**Exercise directions:** Echo every line of the items below, from the line containing "2. **Action Preconditions:**" down through the last line of the items.

Saved data entries

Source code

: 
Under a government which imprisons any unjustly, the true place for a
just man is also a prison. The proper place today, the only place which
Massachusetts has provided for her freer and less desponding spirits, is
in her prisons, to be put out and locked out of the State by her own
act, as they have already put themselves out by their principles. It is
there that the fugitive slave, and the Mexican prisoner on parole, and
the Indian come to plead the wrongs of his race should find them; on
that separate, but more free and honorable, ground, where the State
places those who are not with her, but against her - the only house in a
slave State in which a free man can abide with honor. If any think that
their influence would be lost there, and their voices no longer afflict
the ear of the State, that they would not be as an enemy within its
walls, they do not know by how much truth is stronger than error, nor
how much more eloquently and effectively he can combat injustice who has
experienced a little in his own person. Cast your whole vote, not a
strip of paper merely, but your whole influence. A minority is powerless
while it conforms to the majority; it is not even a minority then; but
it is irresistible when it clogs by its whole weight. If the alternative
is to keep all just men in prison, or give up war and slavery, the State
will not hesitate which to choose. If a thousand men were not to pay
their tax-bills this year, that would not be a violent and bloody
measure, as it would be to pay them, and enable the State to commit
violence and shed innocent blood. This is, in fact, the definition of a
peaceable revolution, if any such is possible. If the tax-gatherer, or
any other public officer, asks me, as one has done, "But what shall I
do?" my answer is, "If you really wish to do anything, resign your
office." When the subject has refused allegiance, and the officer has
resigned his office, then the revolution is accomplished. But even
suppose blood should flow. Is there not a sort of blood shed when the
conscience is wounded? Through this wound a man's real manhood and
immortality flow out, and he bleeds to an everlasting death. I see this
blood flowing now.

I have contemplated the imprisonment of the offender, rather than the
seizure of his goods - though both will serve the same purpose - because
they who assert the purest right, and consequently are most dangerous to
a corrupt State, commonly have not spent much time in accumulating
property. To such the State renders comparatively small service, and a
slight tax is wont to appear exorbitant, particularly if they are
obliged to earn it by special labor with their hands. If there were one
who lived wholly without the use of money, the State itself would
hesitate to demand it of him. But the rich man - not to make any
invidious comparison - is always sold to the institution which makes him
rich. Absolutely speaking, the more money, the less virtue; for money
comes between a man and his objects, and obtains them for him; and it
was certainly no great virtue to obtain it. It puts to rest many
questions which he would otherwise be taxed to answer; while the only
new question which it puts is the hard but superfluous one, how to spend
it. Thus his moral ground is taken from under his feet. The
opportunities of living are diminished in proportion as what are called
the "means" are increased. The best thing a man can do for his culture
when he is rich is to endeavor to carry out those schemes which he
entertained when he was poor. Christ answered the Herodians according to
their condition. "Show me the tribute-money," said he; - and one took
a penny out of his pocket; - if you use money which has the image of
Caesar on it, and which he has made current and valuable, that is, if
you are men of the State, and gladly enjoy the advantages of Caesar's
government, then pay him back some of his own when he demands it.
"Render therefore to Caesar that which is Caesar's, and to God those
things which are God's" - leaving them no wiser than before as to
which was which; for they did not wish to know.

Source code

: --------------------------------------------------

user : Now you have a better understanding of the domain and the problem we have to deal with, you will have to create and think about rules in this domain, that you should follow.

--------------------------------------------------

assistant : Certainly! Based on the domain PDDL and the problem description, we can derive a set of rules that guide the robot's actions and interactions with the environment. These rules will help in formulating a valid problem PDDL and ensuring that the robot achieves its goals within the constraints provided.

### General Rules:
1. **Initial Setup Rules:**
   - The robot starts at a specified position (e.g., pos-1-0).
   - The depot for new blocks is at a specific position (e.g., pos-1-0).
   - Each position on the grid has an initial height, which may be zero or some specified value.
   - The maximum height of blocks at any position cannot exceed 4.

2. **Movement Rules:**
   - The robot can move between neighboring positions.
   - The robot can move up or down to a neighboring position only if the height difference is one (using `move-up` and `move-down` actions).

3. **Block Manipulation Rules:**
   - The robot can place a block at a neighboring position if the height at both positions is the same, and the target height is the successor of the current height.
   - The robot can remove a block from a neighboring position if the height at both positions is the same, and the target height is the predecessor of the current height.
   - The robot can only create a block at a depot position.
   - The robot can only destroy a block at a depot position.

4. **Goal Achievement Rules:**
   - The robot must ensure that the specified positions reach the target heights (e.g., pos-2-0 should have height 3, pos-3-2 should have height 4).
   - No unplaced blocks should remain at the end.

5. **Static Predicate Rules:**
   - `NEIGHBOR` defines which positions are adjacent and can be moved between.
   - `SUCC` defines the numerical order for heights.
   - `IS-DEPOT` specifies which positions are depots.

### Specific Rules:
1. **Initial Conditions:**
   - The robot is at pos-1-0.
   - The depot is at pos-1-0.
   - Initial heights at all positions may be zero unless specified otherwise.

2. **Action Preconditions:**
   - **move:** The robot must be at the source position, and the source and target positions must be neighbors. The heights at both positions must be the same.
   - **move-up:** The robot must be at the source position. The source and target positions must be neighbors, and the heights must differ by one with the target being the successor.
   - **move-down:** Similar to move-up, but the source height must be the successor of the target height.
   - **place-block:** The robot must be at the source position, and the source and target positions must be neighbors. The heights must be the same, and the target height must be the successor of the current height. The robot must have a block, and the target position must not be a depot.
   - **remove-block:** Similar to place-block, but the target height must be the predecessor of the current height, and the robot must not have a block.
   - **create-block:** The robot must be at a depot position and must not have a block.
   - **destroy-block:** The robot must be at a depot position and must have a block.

**Written response:**
2. **Action Preconditions:**
   - **move:** The robot must be at the source position, and the source and target positions must be neighbors. The heights at both positions must be the same.
   - **move-up:** The robot must be at the source position. The source and target positions must be neighbors, and the heights must differ by one with the target being the successor.
   - **move-down:** Similar to move-up, but the source height must be the successor of the target height.
   - **place-block:** The robot must be at the source position, and the source and target positions must be neighbors. The heights must be the same, and the target height must be the successor of the current height. The robot must have a block, and the target position must not be a depot.
   - **remove-block:** Similar to place-block, but the target height must be the predecessor of the current height, and the robot must not have a block.
   - **create-block:** The robot must be at a depot position and must not have a block.
   - **destroy-block:** The robot must be at a depot position and must have a block.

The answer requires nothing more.